See Fortune's Most Powerful Women in Business list

Fortune magazine in mid-September announced its annual list of the 50 most powerful women in business, and the top three spots belong to ladies of the food & beverage industry. So does No. 10.

For the fourth year in a row, Indra Nooyi leads the pack. At age 53, the chairman and CEO of PepsiCo Inc. “deliver[s] strong profits on $43 billion in sales. Her August deal to buy Pepsi’s two biggest bottlers should produce some $300 million in annual cost savings.” But the magazine notes one weak spot: “Consumers panned the rebranding of Gatorade and Tropicana.”

No. 2 is Kraft Foods Inc.’s Irene Rosenfeld, also a chairman and CEO. The 56-year-old “pianist and avid Rollerblader has advertised heavily during the recession to keep sales of macaroni and cheese and Kool-Aid flowing. Revenue was up 15 percent in 2008, and the stock -- a recent addition to the Dow 30 -- outperformed the S&P over the past year.”

Patricia Woertz, chairman, CEO and president of Archer Daniels Midland Co., is third. The 53-year-old former oil company executive “bet big on ethanol, and ADM's stock has risen 15 percent over the past 12 months.” She also sits on the Procter & Gamble board.

All three women held the exact same places in the magazine’s previous year’s ranking.

The only other woman on the list was Sara Lee’s Brenda Barnes at No. 10. The chairman and CEO, 55, “has shed businesses that made up 40 percent of revenue. Still, the stock has flagged.” She was No. 9 last year.

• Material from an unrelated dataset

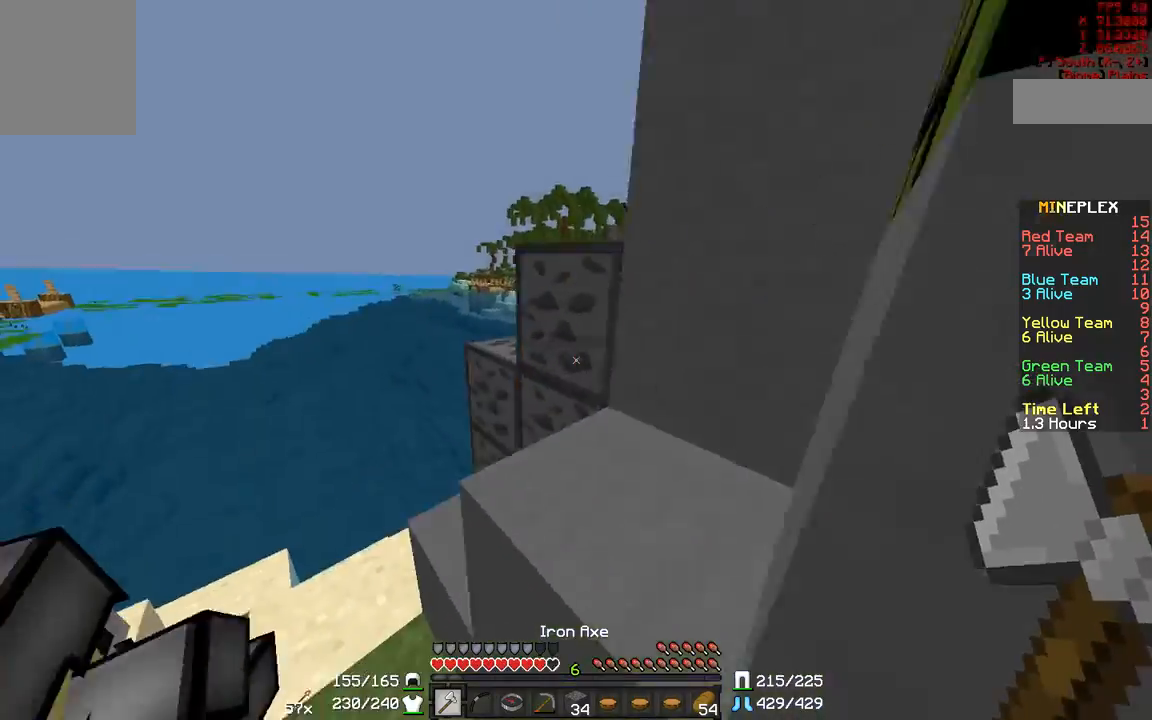
{"keys": ["a", "w"], "mouse": ["left"], "events": [[467, "mouse_left", "down"]]}
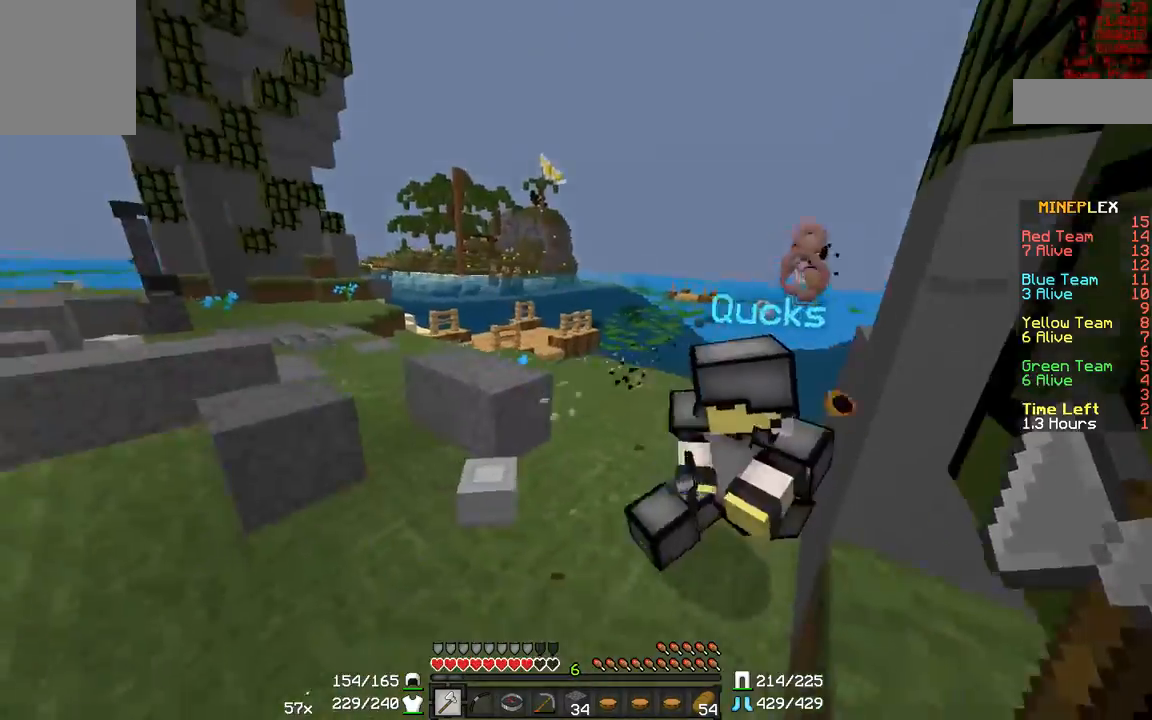
{"keys": ["a", "w"], "mouse": [], "events": [[67, "mouse_left", "up"]]}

By the way, Oprah Winfrey was No. 6.

Now, what do they make? According to a separate Fortune list:
Rosenfeld $16 million (no. 7)
Woertz $15 million (No. 9)
Nooyi $14.9 million (No. 10)
Barnes $10.5 million (No. 15)

The magazine also notes: “In 1998 when the Most Powerful Women in Business list premiered, just two of our honorees ran Fortune 500 companies. This year 13 do.”